McMusing: Our Unique Fingerprint
It is an overwhelming and impossible human need to place everything in a box.
Over 45 years ago, I had a child in my kindergarten classroom whose gender was unidentifiable at birth. The parents and doctors decided it would be best for the child to be female, though this required surgical interventions. I am amazed at how absolutely "uncurious" I was about this. She was simply a child who needed me to understand that she had some physical needs that required us to communicate discreetly when she needed to take one of her frequent restroom breaks.
My most prominent memory of her was her smile. I knew she was often suffering from UTI infections but her smile was contagious. Despite her physical complications, she was very active. This sometimes concerned me but her spirit was uncontainable. I was honored to be her teacher.
Though the situation of the Olympic boxer, Imane Khelif—who was without question a female at birth—was completely different than the child in my classroom, the information that began to be shared helped me to understand the kindergarten child’s situation better. The information has given me a better idea of the likely chromosome combination that resulted in my student’s gender being unidentifiable at birth.
I often wonder where she is now. How is she doing? Does she agree with the choice her parents and doctors made? I will never know, but her story taught me that things are not always black and white. Did the necessity of choosing a gender cause more harm than good? Was it the surgery that caused her physical complications, not the fact that she was born as an intersex child?

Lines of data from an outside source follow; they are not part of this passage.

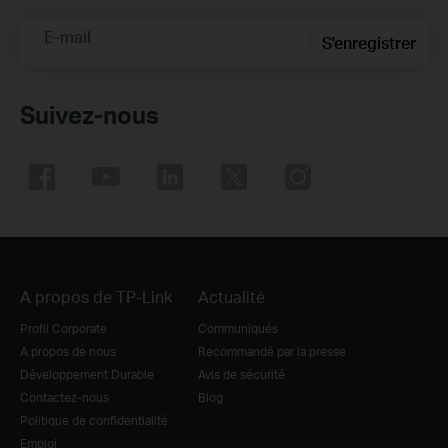
E-mail
S'enregistrer
Suivez-nous
A propos de TP-Link
Actualité
Profil Corporate
Communiqués
A propos de nous
Recommandé par la presse
Développement Durable
Avis de sécurité
Contactez-nous
Blog
Politique de confidentialité
Emploi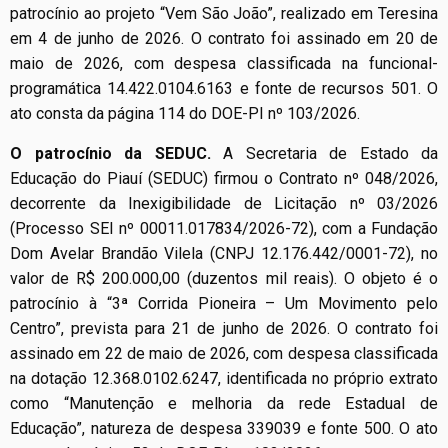
patrocínio ao projeto “Vem São João”, realizado em Teresina
em 4 de junho de 2026. O contrato foi assinado em 20 de
maio de 2026, com despesa classificada na funcional-
programática 14.422.0104.6163 e fonte de recursos 501. O
ato consta da página 114 do DOE-PI nº 103/2026.
O patrocínio da SEDUC.
A Secretaria de Estado da
Educação do Piauí (SEDUC) firmou o Contrato nº 048/2026,
decorrente da Inexigibilidade de Licitação nº 03/2026
(Processo SEI nº 00011.017834/2026-72), com a Fundação
Dom Avelar Brandão Vilela (CNPJ 12.176.442/0001-72), no
valor de R$ 200.000,00 (duzentos mil reais). O objeto é o
patrocínio à “3ª Corrida Pioneira – Um Movimento pelo
Centro”, prevista para 21 de junho de 2026. O contrato foi
assinado em 22 de maio de 2026, com despesa classificada
na dotação 12.368.0102.6247, identificada no próprio extrato
como “Manutenção e melhoria da rede Estadual de
Educação”, natureza de despesa 339039 e fonte 500. O ato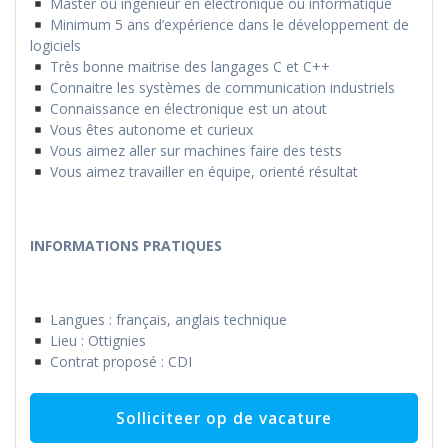
Master ou ingénieur en électronique ou informatique
Minimum 5 ans d’expérience dans le développement de
logiciels
Très bonne maitrise des langages C et C++
Connaitre les systèmes de communication industriels
Connaissance en électronique est un atout
Vous êtes autonome et curieux
Vous aimez aller sur machines faire des tests
Vous aimez travailler en équipe, orienté résultat
INFORMATIONS PRATIQUES
Langues : français, anglais technique
Lieu : Ottignies
Contrat proposé : CDI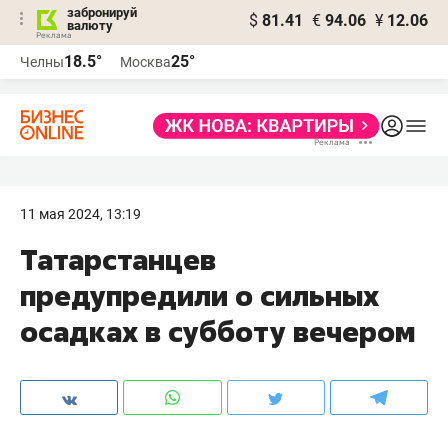
забронируй
$
81.41
€
94.06
¥
12.06
валюту
18.5°
25°
Челны
Москва
11 мая 2024, 13:19
Татарстанцев
предупредили о сильных
осадках в субботу вечером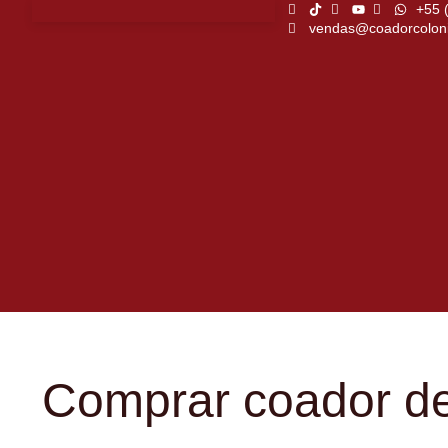
+55 
vendas@coadorcoloni
Comprar coador de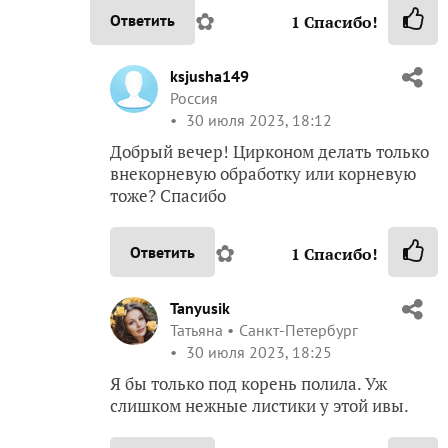
✿
Ответить
1
Спасибо!
ksjusha149
Россия
30 июля 2023, 18:12
Добрый вечер! Цирконом делать только
внекорневую обработку или корневую
тоже? Спасибо
✿
Ответить
1
Спасибо!
Tanyusik
Татьяна
Санкт-Петербург
30 июля 2023, 18:25
Я бы только под корень полила. Уж
слишком нежные листики у этой ивы.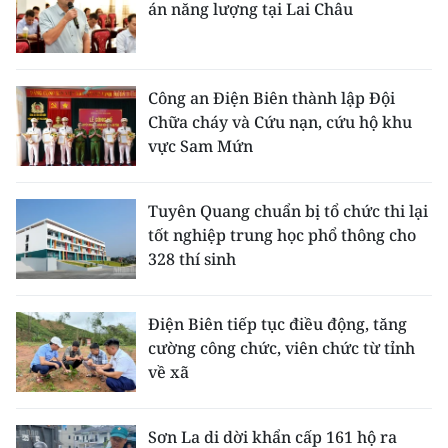
án năng lượng tại Lai Châu
Công an Điện Biên thành lập Đội
Chữa cháy và Cứu nạn, cứu hộ khu
vực Sam Mứn
Tuyên Quang chuẩn bị tổ chức thi lại
tốt nghiệp trung học phổ thông cho
328 thí sinh
Điện Biên tiếp tục điều động, tăng
cường công chức, viên chức từ tỉnh
về xã
Sơn La di dời khẩn cấp 161 hộ ra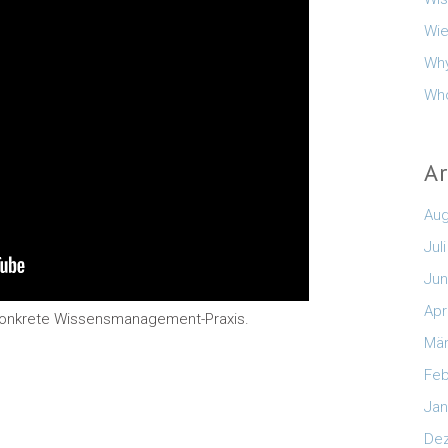
Wie
Why
Who
A
Aug
Jul
Jun
Apr
re konkrete Wissensmanagement-Praxis.
Mär
Feb
Jan
De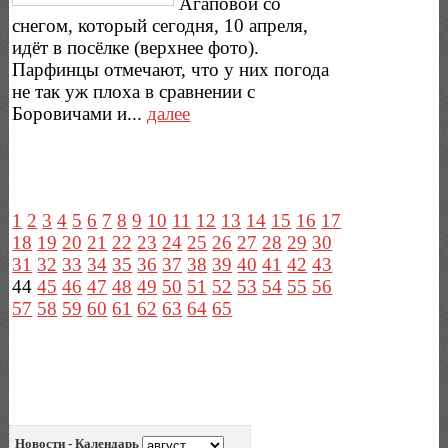
Агаповой со
снегом, который сегодня, 10 апреля,
идёт в посёлке (верхнее фото).
Парфинцы отмечают, что у них погода
не так уж плоха в сравнении с
Боровичами и...
далее
1
2
3
4
5
6
7
8
9
10
11
12
13
14
15
16
17
18
19
20
21
22
23
24
25
26
27
28
29
30
31
32
33
34
35
36
37
38
39
40
41
42
43
44
45
46
47
48
49
50
51
52
53
54
55
56
57
58
59
60
61
62
63
64
65
Новости - Календарь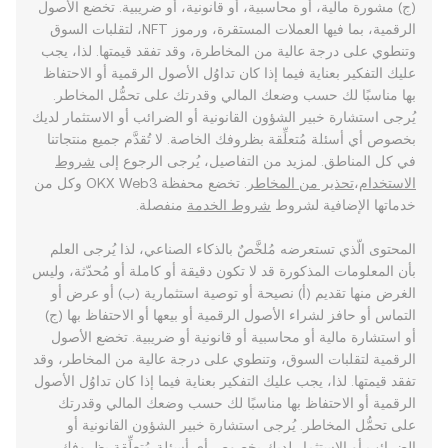
(ج) مشورة مالية، أو محاسبية، أو قانونية، أو ضريبية. تخضع الأصول
الرقمية، بما فيها العملات المستقرة، ورموز NFT، لتقلبات السوق
وتنطوي على درجة عالية من المخاطرة، وقد تفقد قيمتها. لذا، يجب
عليك التفكير بعناية فيما إذا كان تداوُل الأصول الرقمية أو الاحتفاظ
بها مناسبًا لك حسب وضعك المالي وقدرتك على تحمُّل المخاطر.
يُرجى استشارة خبير الشؤون القانونية أو الضرائب أو الاستثمار لديك
بخصوص أي أسئلة مُتعلِّقة بظروفك الخاصة. لا تُقدَّم جميع منتجاتنا
في كل المناطق. لمزيد من التفاصيل، يُرجى الرجوع إلى
شروط
الاستخدام
،
تحذير من المخاطر
. تخضع محفظة OKX Web3 وكل من
خدماتها الإضافية لشروط
شروط الخدمة
منفصلة.
المحتوى الّذي تستعرضه مُلخَّصٌ بالذكاء الصناعي، لذا يُرجى العلم
بأن المعلومات المذكورة قد لا تكون دقيقة أو كاملة أو مُحدّثة، وليس
الغرض منها تقديم (أ) نصيحة أو توصية استثمارية (ب) أو عرض أو
التماس أو حافز لشراء الأصول الرقمية أو بيعها أو الاحتفاظ بها (ج)
أو استشارة مالية أو محاسبية أو قانونية أو ضريبية. تخضع الأصول
الرقمية لتقلبات السوق، وتنطوي على درجة عالية من المخاطر، وقد
تفقد قيمتها. لذا، يجب عليك التفكير بعناية فيما إذا كان تداوُل الأصول
الرقمية أو الاحتفاظ بها مناسبًا لك حسب وضعك المالي وقدرتك
على تحمُّل المخاطر. يُرجى استشارة خبير الشؤون القانونية أو
الضرائب أو الاستثمار لديك بخصوص أي أسئلة مُتعلِّقة بظروفك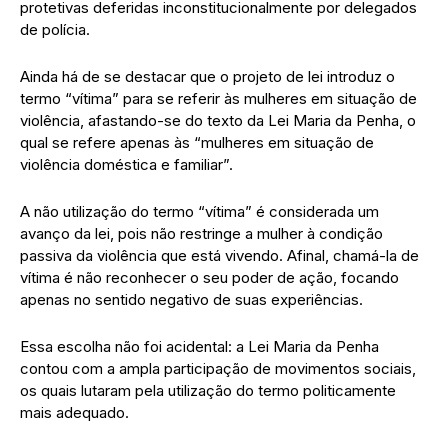
protetivas deferidas inconstitucionalmente por delegados
de polícia.
Ainda há de se destacar que o projeto de lei introduz o
termo “vítima” para se referir às mulheres em situação de
violência, afastando-se do texto da Lei Maria da Penha, o
qual se refere apenas às “mulheres em situação de
violência doméstica e familiar”.
A não utilização do termo “vítima” é considerada um
avanço da lei, pois não restringe a mulher à condição
passiva da violência que está vivendo. Afinal, chamá-la de
vítima é não reconhecer o seu poder de ação, focando
apenas no sentido negativo de suas experiências.
Essa escolha não foi acidental: a Lei Maria da Penha
contou com a ampla participação de movimentos sociais,
os quais lutaram pela utilização do termo politicamente
mais adequado.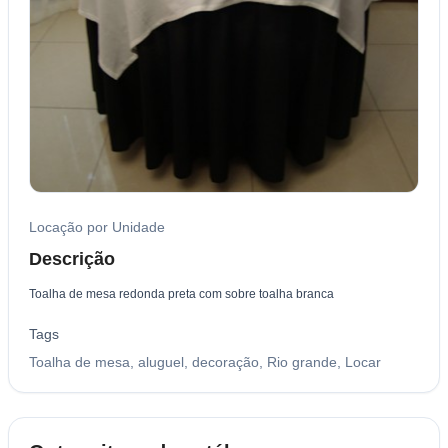
Locação por Unidade
Descrição
Toalha de mesa redonda preta com sobre toalha branca
Tags
Toalha de mesa, aluguel, decoração, Rio grande, Locar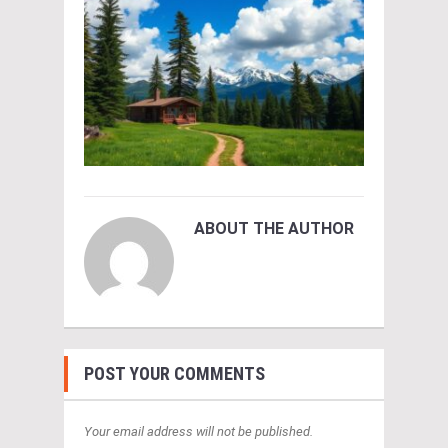
ABOUT THE AUTHOR
POST YOUR COMMENTS
Your email address will not be published.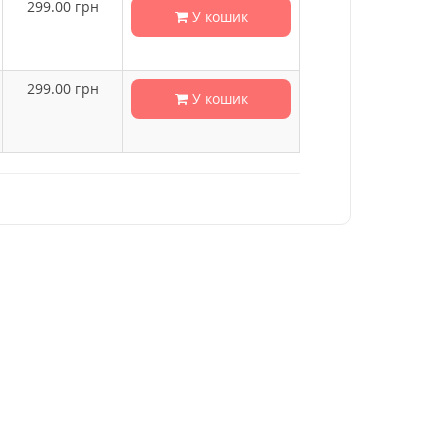
299.00
грн
У кошик
299.00
грн
У кошик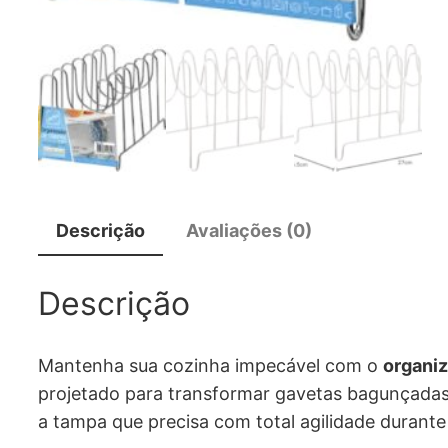
Descrição
Avaliações (0)
Descrição
Mantenha sua cozinha impecável com o
organiz
projetado para transformar gavetas bagunçada
a tampa que precisa com total agilidade durante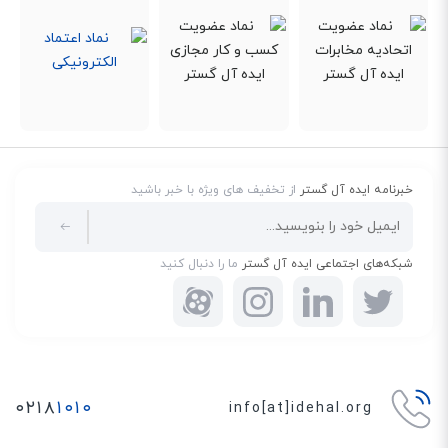
این روتر میکروتیک مدل از فناوری Wi-Fi 6 (استاندارد 802.11ax) در باند ۲.۴
گیگاهرتز پشتیبانی می‌کند و تا ۹۰٪ سریع‌تر از نسل قبل عمل می‌کند. سرعت
بی‌سیم تا ۵۷۴ مگابیت بر ثانیه، پوشش قوی‌تر و پایداری بهتر در هنگام اتصال چند
کاربر هم‌زمان را به همراه دارد. دو آنتن خارجی قدرتمند نیز سیگنال پایدار و پوشش
وسیع‌تری فراهم می‌کنند.
طراحی صنعتی و خنک‌کنندگی هوشمند
خبرنامه ایده آل گستر
از تخفیف های ویژه با خبر باشید
بدنه‌ی آلومینیومی دستگاه به‌گونه‌ای طراحی شده که خود نقش هیت‌سینک را ایفا
می‌کند. این ساختار باعث دفع مؤثر گرما و افزایش طول عمر دستگاه می‌شود.
شبکه‌های اجتماعی ایده آل گستر
ما را دنبال کنید
طراحی آن مشابه سری RB5009 است و با کیت مخصوص می‌توان تا چهار دستگاه را
در یک یونیت رک (1U) نصب کرد — ایده‌آل برای محیط‌های حرفه‌ای و دیتاسنترها.
امنیت حرفه‌ای با رمزنگاری سخت‌افزاری IPsec
پشتیبانی از رمزنگاری سخت‌افزاری IPsec موجب می‌شود ترافیک VPN با حداقل بار
پردازشی روی CPU و بدون افت سرعت منتقل شود. این ویژگی برای کسب‌وکارهایی
۰۲۱۸
۱۰۱۰
info[at]idehal.org
که به ارتباطات امن بین شعب یا کاربران راه‌دور نیاز دارند، حیاتی است.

"Once called “hermaphrodites” (a term now considered pejorative and outdated), intersex people are not rare, but they are widely misunderstood. Based on a medical theory popularized in the 1960s, doctors perform surgery on intersex children – often in infancy – with the stated aim of making it easier for them to grow up “normal.” The results are often catastrophic, the supposed benefits are largely unproven, and there are rarely urgent health considerations requiring immediate, irreversible intervention." (Link to full article —it is worth taking time to read!)
The overwhelming need for everyone to be normal is responsible for so much harm in our world. What happened this past week was completely out of control. Do we want to live in a world where that kind of scrutiny—and the uncontrolled spread of false information—is deemed acceptable?
When is a human difference seen as a positive or as a negative? It is this kind of evaluation that results in bullying. As an educator, the information about how genetics impacts our students can be useful. We most often work with symptoms without knowing root causes.
While researching the complexities of genetics, I was intrigued by the educational implications. (source)
Students with X & Y chromosome variations (also known as sex chromosome aneuploidies, or SCAs) often require extra support from schools throughout the course of their education. While SCAs affect approximately 1 in 500 live births, they have long been significantly underdiagnosed due to limited physical symptoms. In fact, less than 10% of individuals with an SCA are currently diagnosed during childhood. (source this would be valuable for educators to read!)
There are so many ways that humans vary from one another (see more on this)—and yet we keep trying to fit everyone in the same two boxes. We are constantly searching for neat, tidy boxes in a world that is anything but tidy. In the process, we harm those around us who are most vulnerable in their differences.
If every human fingerprint is distinct, then every human being is distinctly different from any other human being. When this truth is accepted as normal, then we can work together to ensure quality of life for everyone. Until then, we fear the differences when, without genetic testing, we have no idea what it would reveal.
I’m grateful you have chosen to write about this. Everything does not fit into a box. And it would serve us and others well if we paused and did some thinking before jumping to conclusions. How often we vilify others, more like us than different, who have been created in the image of God!
We judge from a distance situations we know very little about. We make assumptions that divide. And, unfortunately, we sometimes take it upon ourselves to judge the thoughts and motives of those who differ from us in some way.
We are all people. All imperfectly human. And all deeply loved by the God who made us.